**Source data**
========================

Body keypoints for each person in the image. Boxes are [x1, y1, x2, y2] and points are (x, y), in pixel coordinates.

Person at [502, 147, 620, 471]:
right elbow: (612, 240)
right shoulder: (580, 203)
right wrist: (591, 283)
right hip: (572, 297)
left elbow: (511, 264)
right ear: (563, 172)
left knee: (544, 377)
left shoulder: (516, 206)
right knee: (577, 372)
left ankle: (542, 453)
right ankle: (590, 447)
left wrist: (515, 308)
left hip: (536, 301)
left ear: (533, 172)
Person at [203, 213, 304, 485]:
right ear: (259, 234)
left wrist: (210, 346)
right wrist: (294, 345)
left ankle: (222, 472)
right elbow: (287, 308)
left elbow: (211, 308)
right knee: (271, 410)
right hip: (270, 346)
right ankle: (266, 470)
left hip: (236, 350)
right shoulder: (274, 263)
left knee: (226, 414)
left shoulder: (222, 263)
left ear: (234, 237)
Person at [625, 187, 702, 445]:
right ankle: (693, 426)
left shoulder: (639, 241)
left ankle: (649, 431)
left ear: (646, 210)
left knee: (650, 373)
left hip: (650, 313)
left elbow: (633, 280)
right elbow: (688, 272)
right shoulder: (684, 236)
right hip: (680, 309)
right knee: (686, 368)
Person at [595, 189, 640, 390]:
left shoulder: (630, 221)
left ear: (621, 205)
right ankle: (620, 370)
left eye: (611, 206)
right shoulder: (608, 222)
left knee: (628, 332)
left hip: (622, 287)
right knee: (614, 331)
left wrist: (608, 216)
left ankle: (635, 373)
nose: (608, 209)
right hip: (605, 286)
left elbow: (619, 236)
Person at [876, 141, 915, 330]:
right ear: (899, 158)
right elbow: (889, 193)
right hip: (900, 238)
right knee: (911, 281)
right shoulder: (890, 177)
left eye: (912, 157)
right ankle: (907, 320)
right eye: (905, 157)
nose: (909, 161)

========================

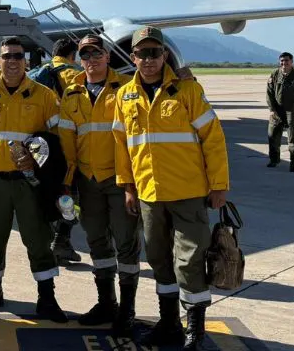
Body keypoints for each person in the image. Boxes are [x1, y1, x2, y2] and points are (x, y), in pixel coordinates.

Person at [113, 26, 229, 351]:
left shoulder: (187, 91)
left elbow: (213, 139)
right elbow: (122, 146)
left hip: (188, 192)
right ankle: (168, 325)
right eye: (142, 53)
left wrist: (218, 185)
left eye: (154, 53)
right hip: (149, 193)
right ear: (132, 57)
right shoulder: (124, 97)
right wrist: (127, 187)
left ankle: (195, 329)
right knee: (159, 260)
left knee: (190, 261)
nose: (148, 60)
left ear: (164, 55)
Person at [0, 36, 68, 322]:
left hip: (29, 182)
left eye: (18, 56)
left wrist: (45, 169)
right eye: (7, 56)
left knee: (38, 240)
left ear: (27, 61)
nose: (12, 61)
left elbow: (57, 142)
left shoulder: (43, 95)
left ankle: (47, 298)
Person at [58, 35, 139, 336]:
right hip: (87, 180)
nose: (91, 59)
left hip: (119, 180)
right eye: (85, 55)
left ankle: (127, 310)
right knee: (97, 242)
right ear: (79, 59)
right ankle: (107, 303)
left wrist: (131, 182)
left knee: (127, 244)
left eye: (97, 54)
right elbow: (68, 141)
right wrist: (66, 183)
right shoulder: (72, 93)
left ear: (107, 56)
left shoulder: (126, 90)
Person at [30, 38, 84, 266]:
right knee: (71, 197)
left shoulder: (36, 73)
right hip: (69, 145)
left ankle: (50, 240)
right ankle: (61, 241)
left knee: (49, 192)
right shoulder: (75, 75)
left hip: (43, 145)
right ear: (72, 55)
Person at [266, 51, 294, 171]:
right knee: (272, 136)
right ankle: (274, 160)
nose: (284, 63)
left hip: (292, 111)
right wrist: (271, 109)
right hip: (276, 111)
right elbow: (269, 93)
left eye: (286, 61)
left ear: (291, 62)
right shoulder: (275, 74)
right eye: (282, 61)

========================

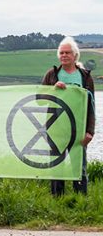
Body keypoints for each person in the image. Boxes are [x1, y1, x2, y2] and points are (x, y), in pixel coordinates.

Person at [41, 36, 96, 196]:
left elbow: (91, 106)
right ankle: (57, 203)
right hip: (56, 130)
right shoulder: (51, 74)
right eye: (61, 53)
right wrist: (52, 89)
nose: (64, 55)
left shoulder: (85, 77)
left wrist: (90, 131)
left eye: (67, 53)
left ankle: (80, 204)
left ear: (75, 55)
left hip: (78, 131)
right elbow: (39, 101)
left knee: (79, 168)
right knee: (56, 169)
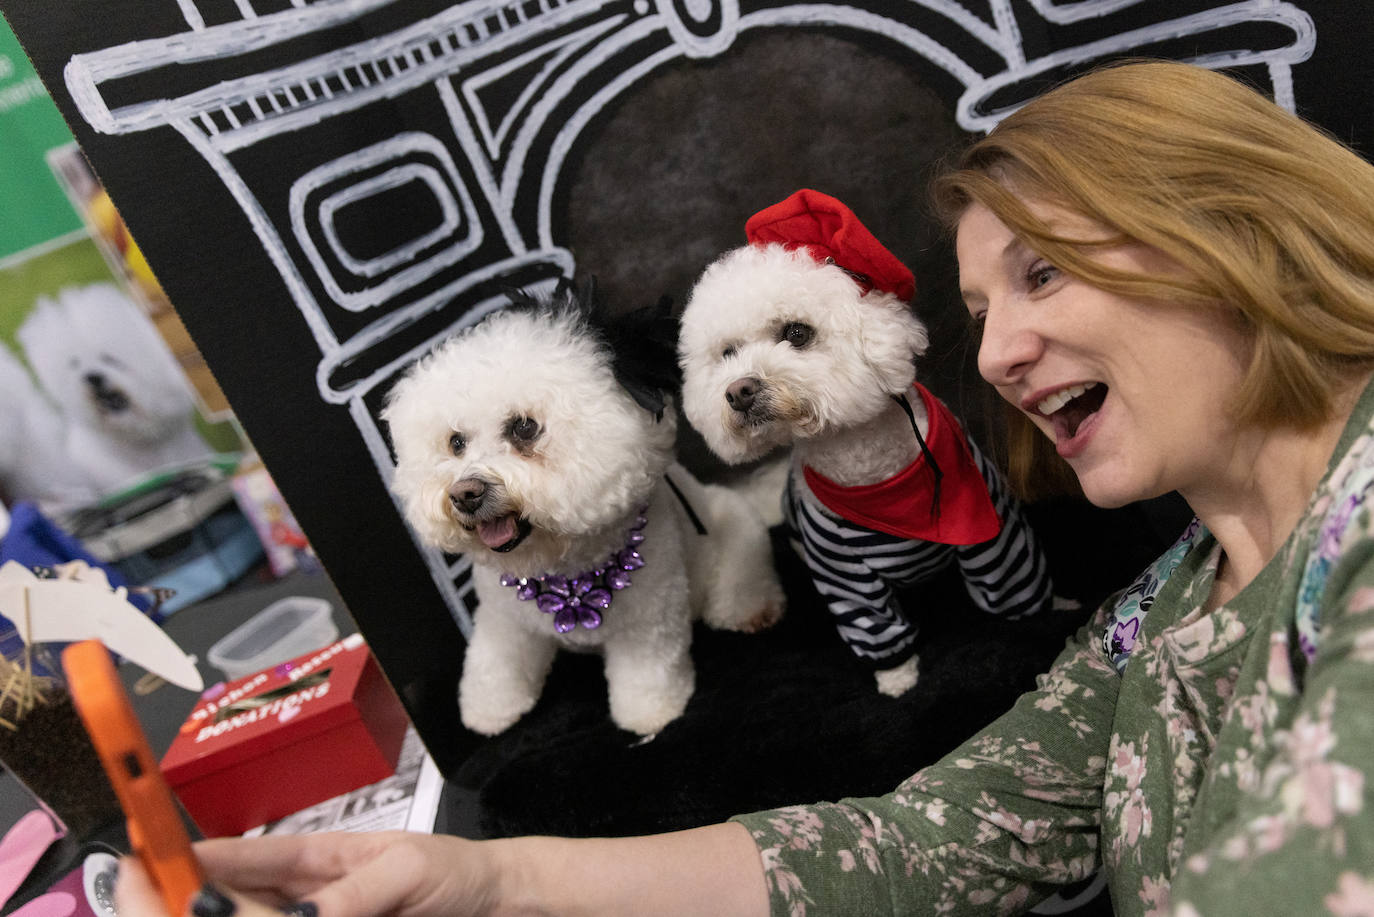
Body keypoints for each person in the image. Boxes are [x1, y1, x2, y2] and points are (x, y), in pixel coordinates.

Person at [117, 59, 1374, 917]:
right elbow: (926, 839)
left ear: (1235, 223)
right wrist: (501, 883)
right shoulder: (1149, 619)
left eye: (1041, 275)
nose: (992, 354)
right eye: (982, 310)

========================

**Aim of the exercise**
From the records above, transcribe without alteration every line from the one with "right ear: (563, 172)" to the one with "left wrist: (210, 346)", inclusive.

**Reply to the exercise**
right ear: (563, 172)
left knee: (544, 377)
left shoulder: (516, 206)
right knee: (577, 372)
left ankle: (542, 453)
right ankle: (590, 447)
left wrist: (515, 308)
left hip: (536, 301)
left ear: (533, 172)
Person at [203, 213, 304, 485]:
right ear: (259, 234)
left wrist: (210, 346)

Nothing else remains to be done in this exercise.